At the Atlantic Beach Experimental Theatre, every seat is a good one. For more than 20 years, ABET has brought theatre to the beaches. Their upcoming season features the life of a film icon, a local playwright, and an intriguing drama about the nature of artistic expression.
Mae West was too hot to handle. Censors in the 1930s attempted to whitewash her films because the sassy sexpot pushed the envelope. ABET’s Dirty Blonde (Jan 31-Feb15) explores this icon with humor and music, featuring songs from the films I’m No Angel and She Done Him Wrong, both Mae West movies released in 1933, pre-Hays Code. Artistic director Celia Frank, says Lee Hamby’s “costumes and staging are spectacular, as are the three amazing performers.”
Hometown theatre hero Ian Mairs wrote and will be directing the comedy Bay at the Moon (May 9-25). The play has been seen here on the First Coast before and is a proven success. (It premiered in 1994 at Players By the Sea.) It follows a squabbling North Florida family’s eccentricities and down-home tribulations.
If drama’s more your speed, try Red (Mar 14-29). At its heart, this play is about the definition of art. It tells the tale of the artist Mark Rothko’s commission to paint a series for the Four Seasons restaurant and the internal conflict that came from it. Artistic director Celia Franks says this show is “not to be missed.”
11 Old Mission Ave, St Augustine, 825-1164, www.limelight-theatre.org
Weekends in St. Augustine are a great way to get away from it all without having to drive more than an hour. Plan ahead and your weekend can include some theatre from the Limelight!
Touching and funny, Butterflies Are Free (through Feb 16) is a perfect romantic comedy for a date night or as a Valentine’s Day outing. It follows the story of Don Baker, a blind man who moves away from his somewhat overbearing mother. Meeting his colorful neighbor Jill brings Don into a world he’s not known before. Mother disapproves, of course!
Southern comedies always play well here in Jacksonville, so if you enjoy a little down-home humor, see The Miss Firecracker Contest (Mar 7-30).
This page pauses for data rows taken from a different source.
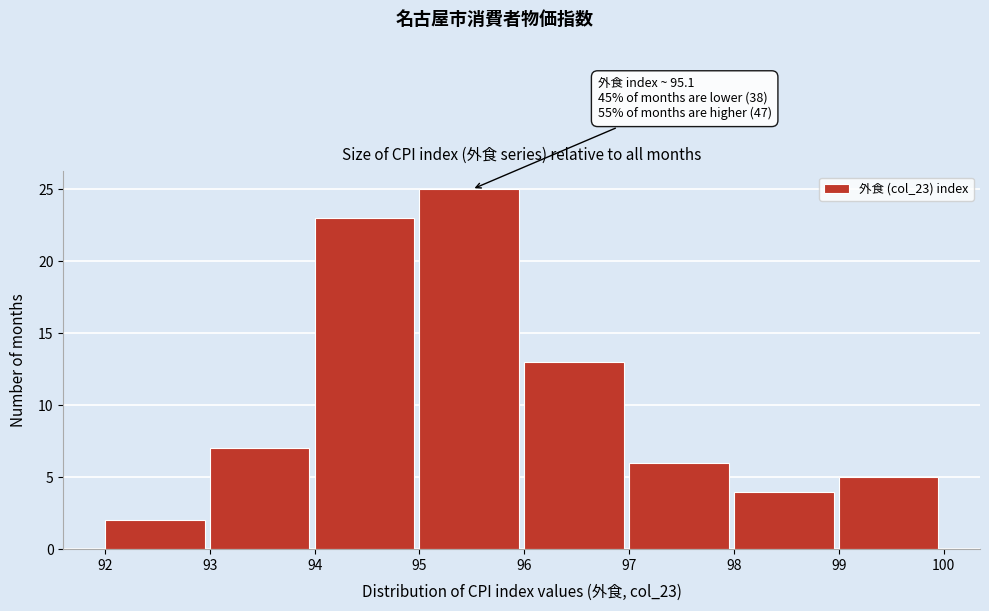

Over which range of the x-axis is the bar tallest?

95 to 96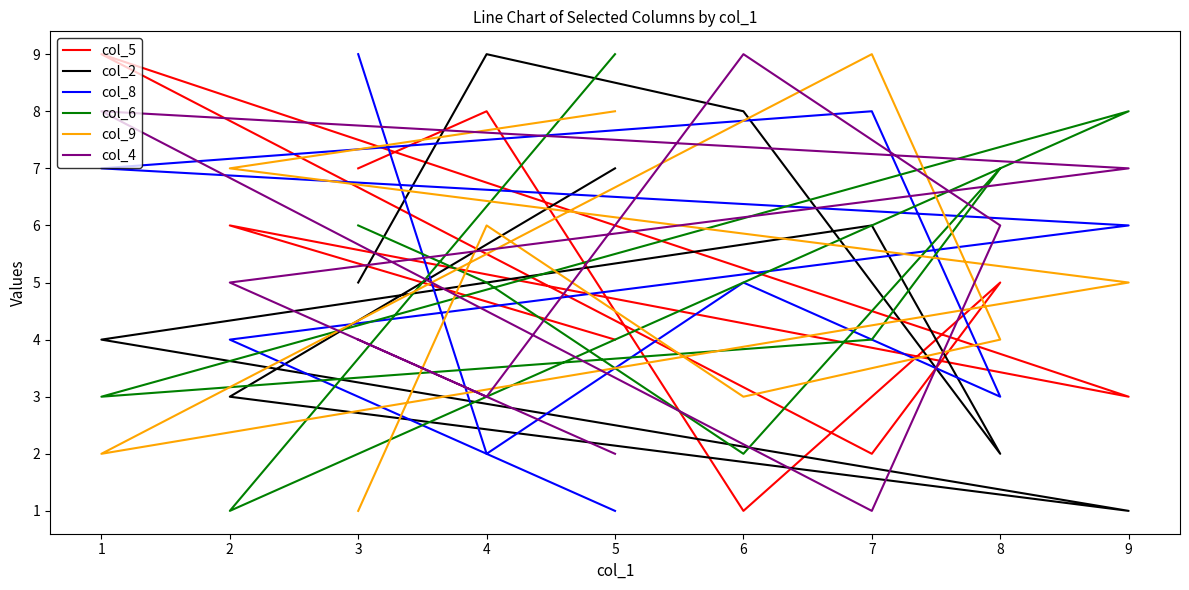

What is the minimum value for col_6?

1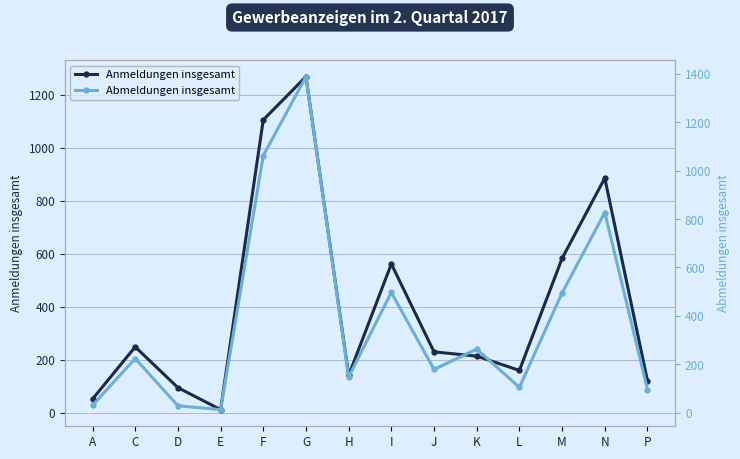

Is this an area chart (filled region under the line)?

No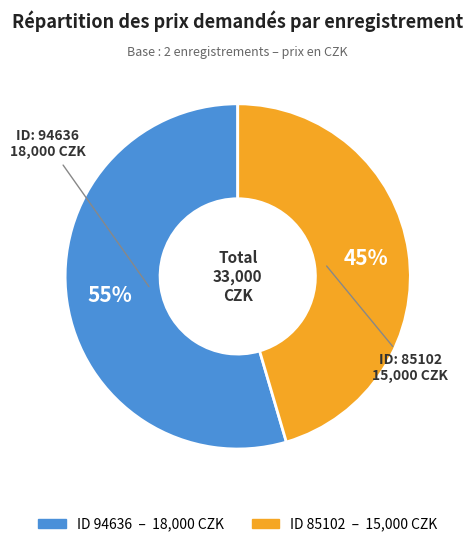

To the nearest percent, what is the average slice percentage?

50%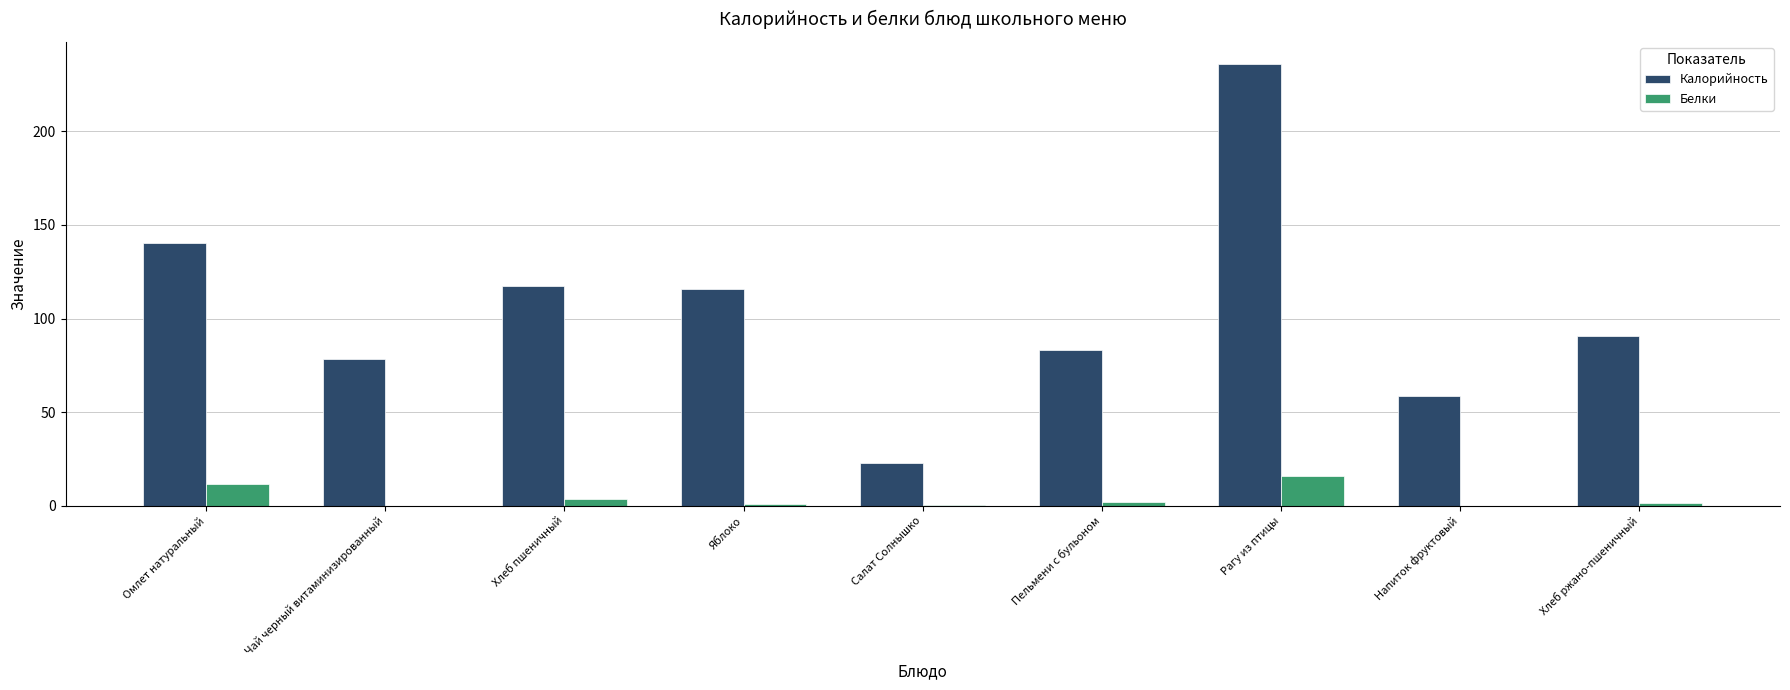

What is the total value across all series at Рагу из птицы?

251.7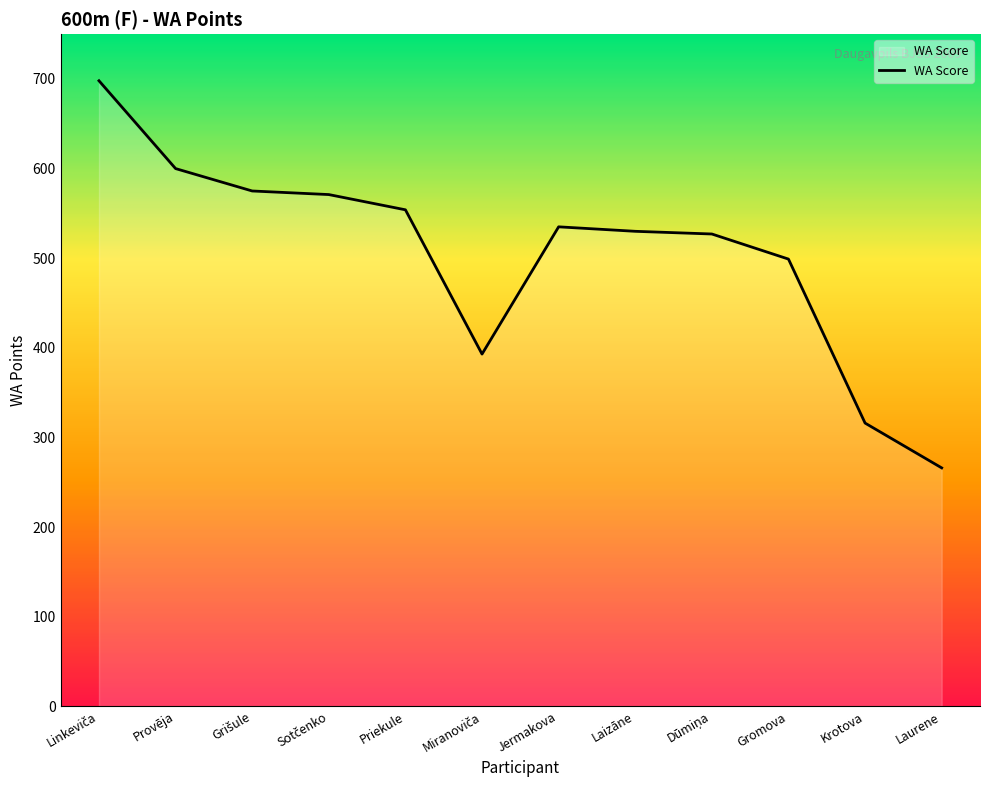

The value at Laurene is 111. True or false?

False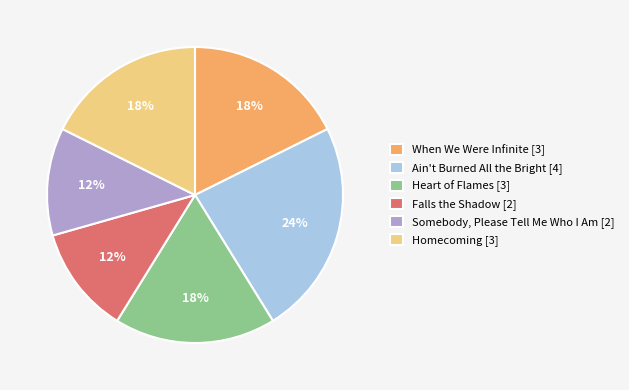

Approximately how many times larger is the value at Somebody, Please Tell Me Who I Am [2] compared to Homecoming [3]?

0.7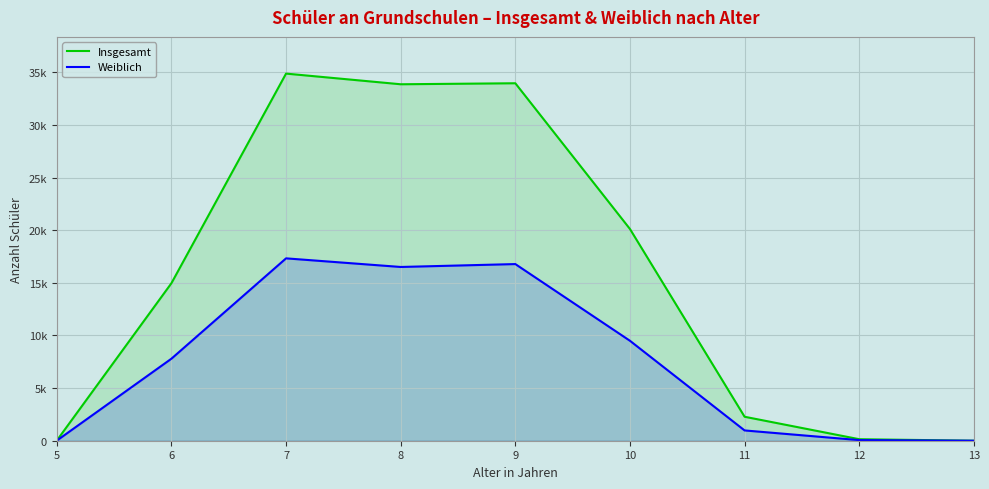

True or false: Weiblich and Insgesamt cross at least once.

False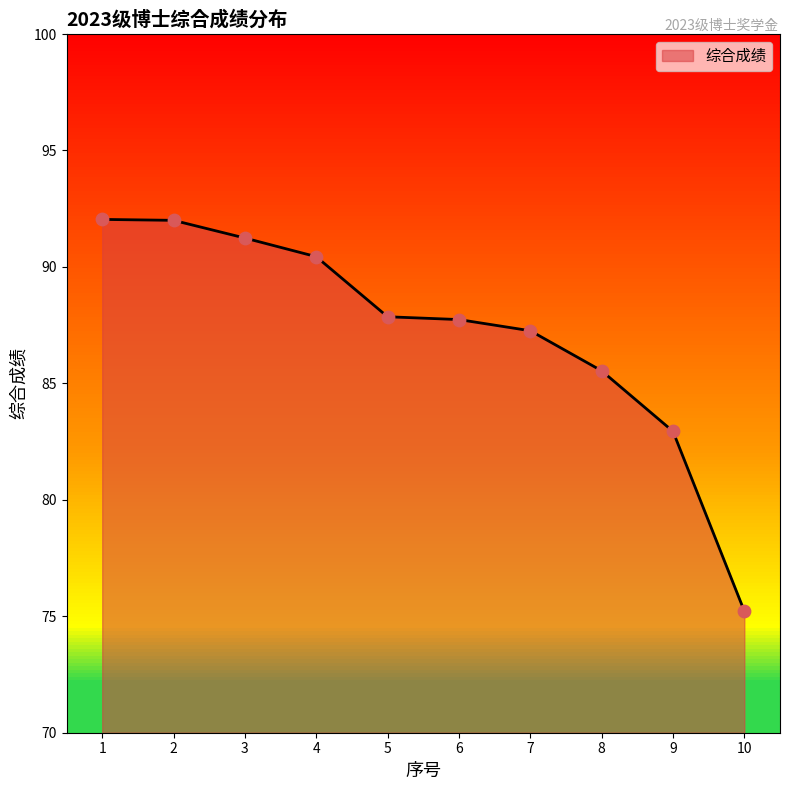

What is the ratio of the value at 2 to the value at 4?

1.0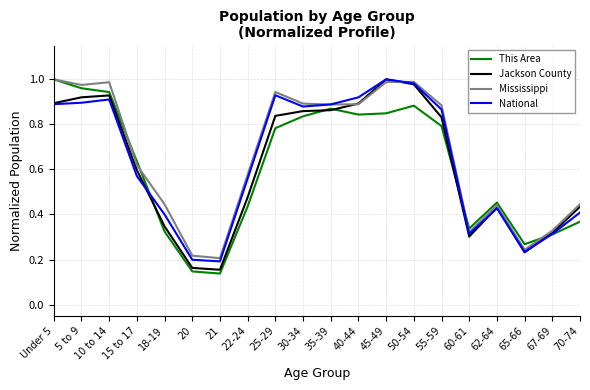

Is it true that This Area equals 0.3 at 67-69?

True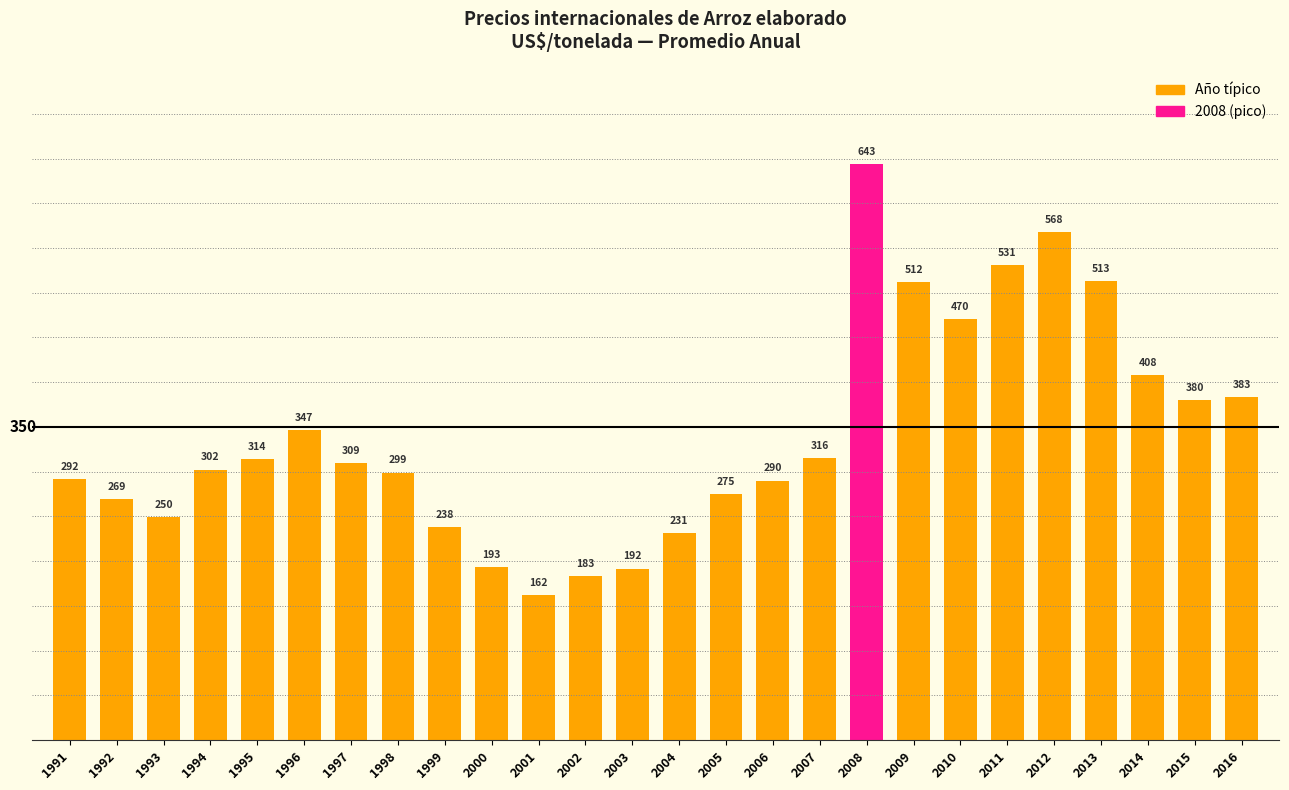

What is the value of the 1st bar from the left?

291.6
For Carnelle Scott redemption comes in the form of a beauty pageant: The Miss Firecracker Contest. She aims to win and leave her Mississippi town in a blaze of glory.
Other Desert Cities (Apr 18-May 11) will have its Florida community theatre premiere at the Limelight. This contemporary drama tells the story of a novelist, coming home to announce the pending release of her memoirs, which detail a family tragedy no one wants brought up.
Molly Salzbrunn, the Limelight’s Marketing Director says that their “22nd season’s line-up is filled with some great, well-loved shows and musicals.” They’re proud of “two Florida community theatre premieres on this season’s calendar: Spamalot, which we kicked off with in September, and Other Desert Cities which opens on the Matuza Main Stage in April.” In the summer, says Salzbrunn, they’re “also thrilled to have the popular musical Oliver [Jun 6-Jul 6] .” So mark your calendars for June!
Players by the Sea
106 6th St N, Jacksonville Beach, 249-0289, www.playersbythesea.org
The Lyons (Apr 11-26) seems to feature a depressing central plot point (it’s about the patriarch of a family on his deathbed) but you can be sure you will be laughing by the play’s end. Sample dialogue: “I’m dying, Rita,” he rants. “I know, dear,” she answers, “Try to look on the positive side.”
There’s nothing like a farce though, for a fun night out at the theatre. The Fox and the Fairway (May 2-17) by Ken Ludwig fits the bill. He also penned the popular Moon Over Buffalo and Lend Me a Tenor. Hilarity will ensue. The plot revolves around a hapless golf club manager who has put himself in an untenable situation. If his club champ doesn’t win the tournament, he’ll lose everything. He finally finds a genius golfer to ease his troubles, only to find that the golfer’s game hinges on happiness. Throw in a roller-coaster romance and voila: you’ve got yourself one heck of a farce.
2032 San Marco Blvd, 396-4425, www.theatrejax.com
Two fairly intense dramas dominate their spring season: The Subject Was Roses (Feb 21-Mar 8), a post-WWII straight play and the musical Les Miserables (Jun 6-21). While everybody seems to know Les Mis, The Subject Was Roses isn’t as well-known. It centers around a vet coming home from the war and his parent’s dissolving marriage. Even though it’s a drama, the subject is handled with humor. Roses has won the Pulitzer, the Tony and the New York Drama Critics Circle Award for Best Play.
For something less intense and more funny, you might try Hilda’s Yard (Apr 11-26). Although it’s set in the late 1950s, it tackles a subject that is both relevant and rife with comic possibility: adult kids moving back in with their parents. The heart-warming comedy highlights generation gaps and the love of family.